What is being asked: The response must consist of the lines below from the one with "left elbow: (402, 230)" through the one with "right front paw: (702, 289)", exactly as they appear and with both ends kept.

Dataset extract:
▬▬▬

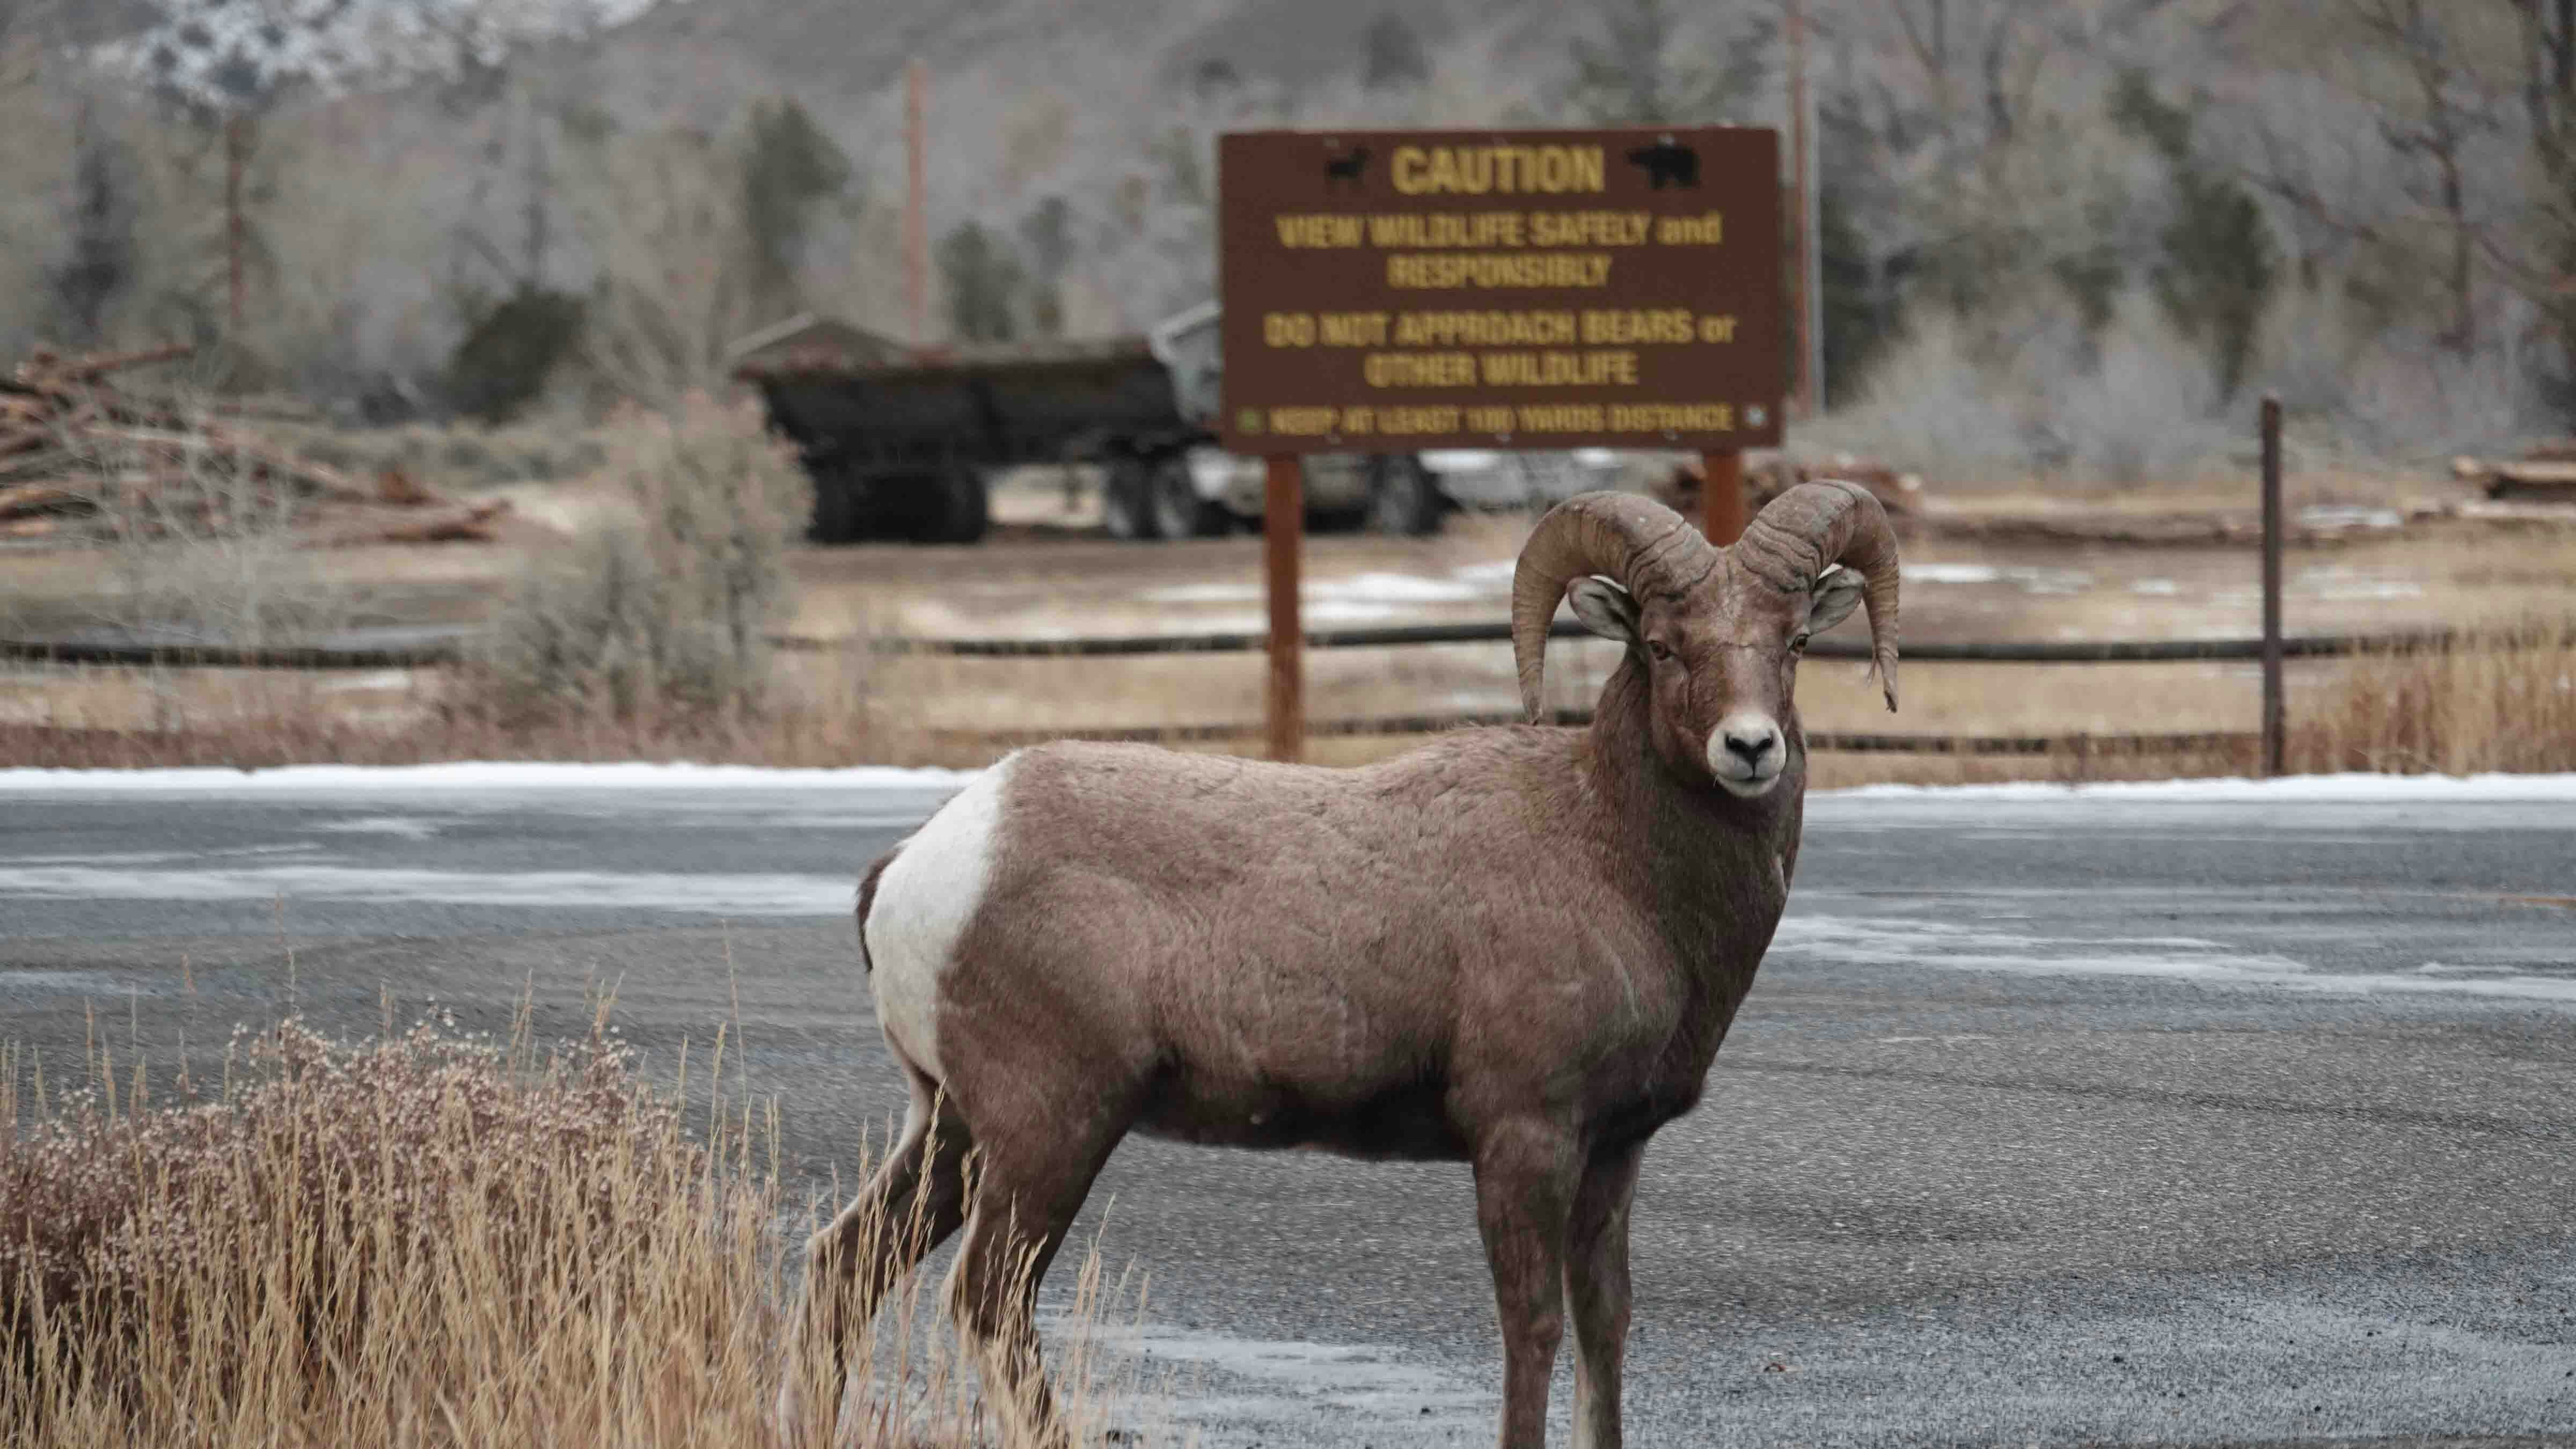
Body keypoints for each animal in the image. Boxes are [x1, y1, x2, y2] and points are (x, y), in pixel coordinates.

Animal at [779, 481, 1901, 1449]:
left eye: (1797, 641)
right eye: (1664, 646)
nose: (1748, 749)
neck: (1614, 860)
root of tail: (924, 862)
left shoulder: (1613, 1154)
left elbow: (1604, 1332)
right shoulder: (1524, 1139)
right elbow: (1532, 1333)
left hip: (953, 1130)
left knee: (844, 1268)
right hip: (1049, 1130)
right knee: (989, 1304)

▬▬▬

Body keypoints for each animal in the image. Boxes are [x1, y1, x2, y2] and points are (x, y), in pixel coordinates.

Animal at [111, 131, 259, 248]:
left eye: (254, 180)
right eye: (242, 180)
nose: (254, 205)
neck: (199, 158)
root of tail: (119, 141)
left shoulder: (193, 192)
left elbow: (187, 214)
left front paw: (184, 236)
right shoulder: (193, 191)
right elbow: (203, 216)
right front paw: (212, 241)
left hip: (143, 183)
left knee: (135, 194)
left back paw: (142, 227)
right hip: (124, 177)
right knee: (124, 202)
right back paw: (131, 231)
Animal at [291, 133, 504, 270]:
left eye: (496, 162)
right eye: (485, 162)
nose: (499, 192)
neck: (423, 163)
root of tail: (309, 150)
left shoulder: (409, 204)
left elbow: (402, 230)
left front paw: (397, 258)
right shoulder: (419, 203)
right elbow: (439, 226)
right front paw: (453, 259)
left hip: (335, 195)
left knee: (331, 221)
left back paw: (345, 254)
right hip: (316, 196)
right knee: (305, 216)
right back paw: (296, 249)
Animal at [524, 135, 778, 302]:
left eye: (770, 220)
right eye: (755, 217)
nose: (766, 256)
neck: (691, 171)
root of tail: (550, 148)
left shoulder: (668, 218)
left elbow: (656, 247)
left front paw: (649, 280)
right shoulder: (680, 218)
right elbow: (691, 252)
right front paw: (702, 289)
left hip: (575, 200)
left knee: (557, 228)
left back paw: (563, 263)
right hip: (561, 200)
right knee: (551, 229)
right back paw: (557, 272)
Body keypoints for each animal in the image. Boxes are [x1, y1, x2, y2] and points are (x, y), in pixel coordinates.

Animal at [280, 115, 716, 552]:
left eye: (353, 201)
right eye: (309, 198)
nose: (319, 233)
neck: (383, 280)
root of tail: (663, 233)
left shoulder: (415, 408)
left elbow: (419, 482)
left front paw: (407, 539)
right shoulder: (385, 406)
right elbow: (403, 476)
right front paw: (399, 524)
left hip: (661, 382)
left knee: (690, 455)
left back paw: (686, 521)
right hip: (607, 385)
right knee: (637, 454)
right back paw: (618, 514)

▬▬▬

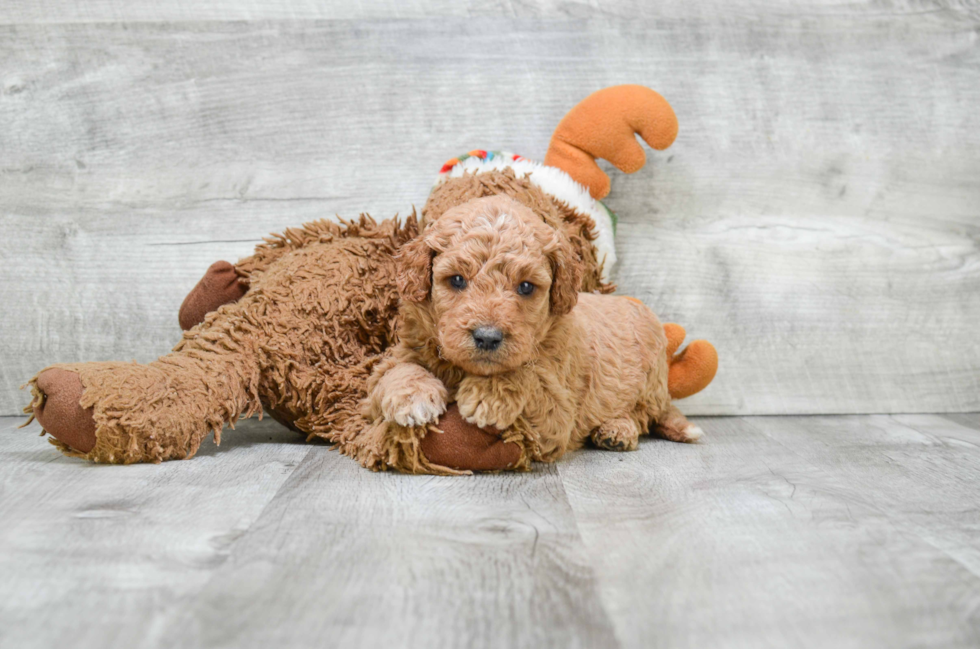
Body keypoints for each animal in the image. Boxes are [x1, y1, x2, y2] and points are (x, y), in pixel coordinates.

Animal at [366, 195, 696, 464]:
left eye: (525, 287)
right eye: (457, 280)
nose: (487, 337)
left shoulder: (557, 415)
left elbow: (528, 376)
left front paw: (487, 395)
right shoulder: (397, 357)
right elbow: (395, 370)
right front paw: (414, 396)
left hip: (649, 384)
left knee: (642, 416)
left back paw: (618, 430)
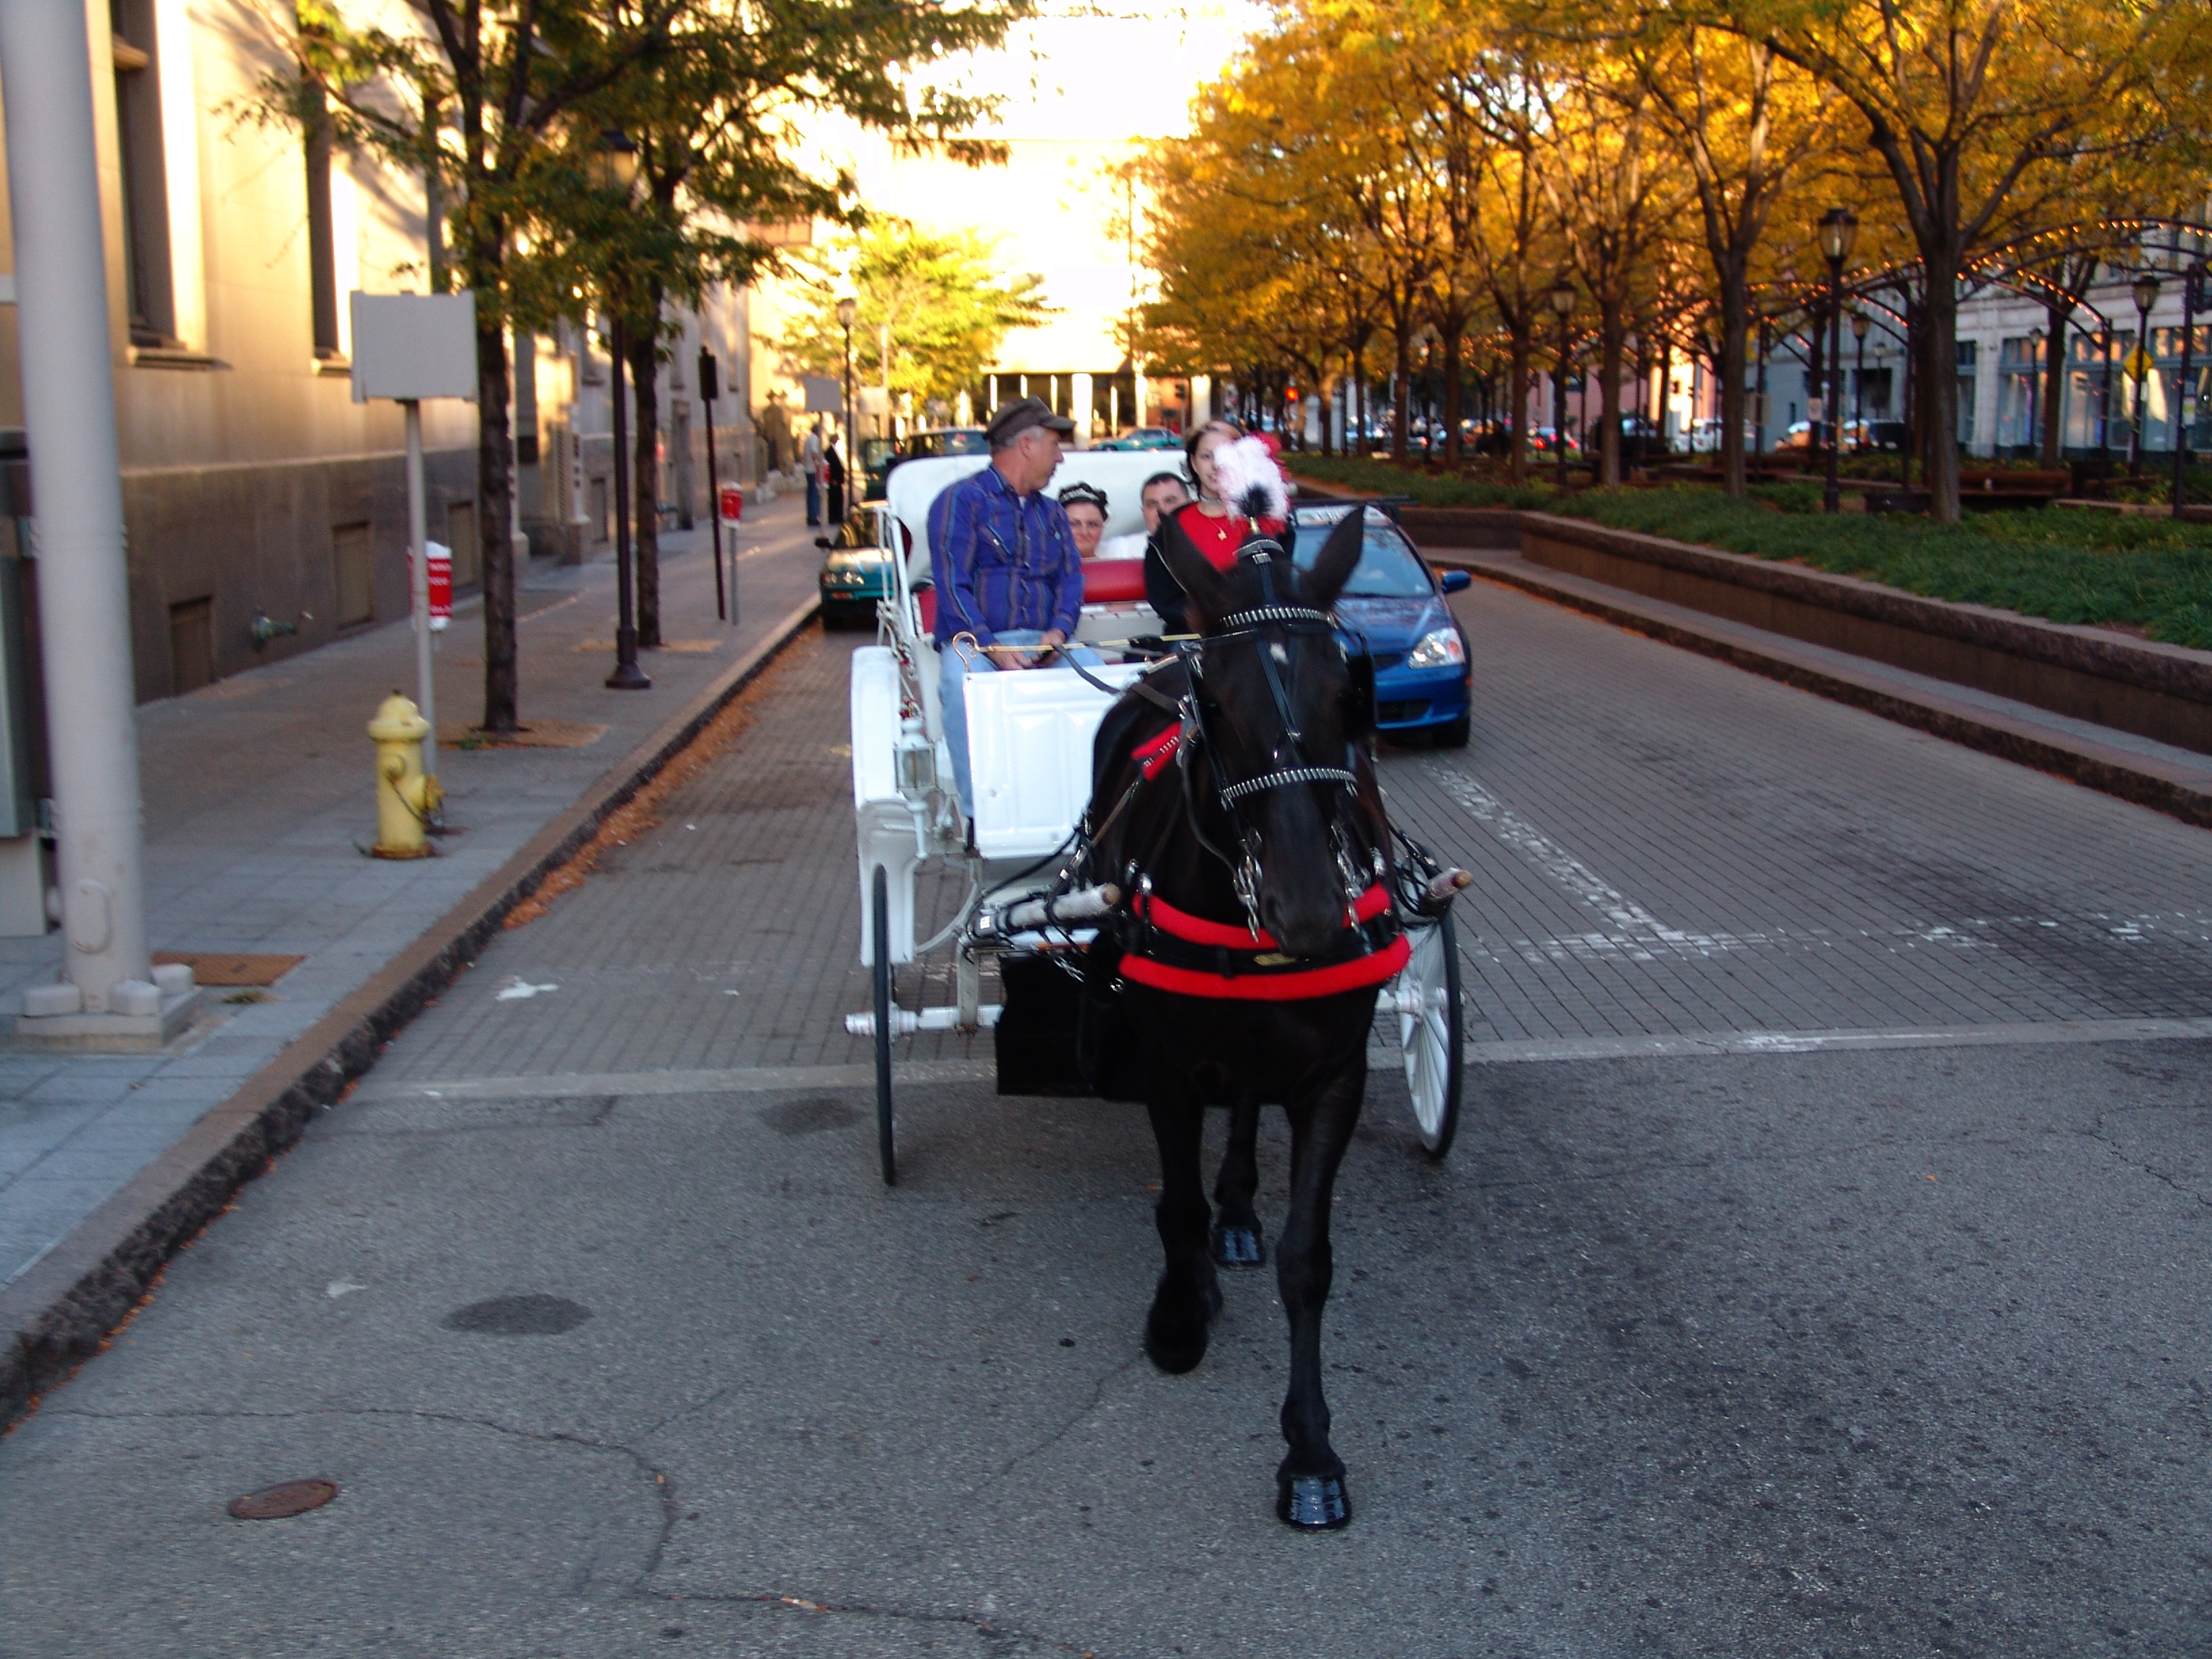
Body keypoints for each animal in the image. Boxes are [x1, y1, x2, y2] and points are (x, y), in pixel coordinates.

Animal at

▬▬▬

Completed exercise:
left elbow: (402, 230)
left front paw: (397, 258)
right shoulder: (419, 203)
right elbow: (439, 226)
right front paw: (453, 259)
left hip: (335, 195)
left knee: (331, 221)
left back paw: (345, 254)
right hip: (316, 196)
right knee: (305, 216)
right back paw: (296, 249)
Animal at [524, 135, 778, 302]:
left eye: (770, 220)
right eye: (755, 217)
nose: (766, 256)
neck: (691, 171)
root of tail: (550, 148)
left shoulder: (668, 218)
left elbow: (656, 247)
left front paw: (649, 280)
right shoulder: (680, 218)
right elbow: (691, 252)
right front paw: (702, 289)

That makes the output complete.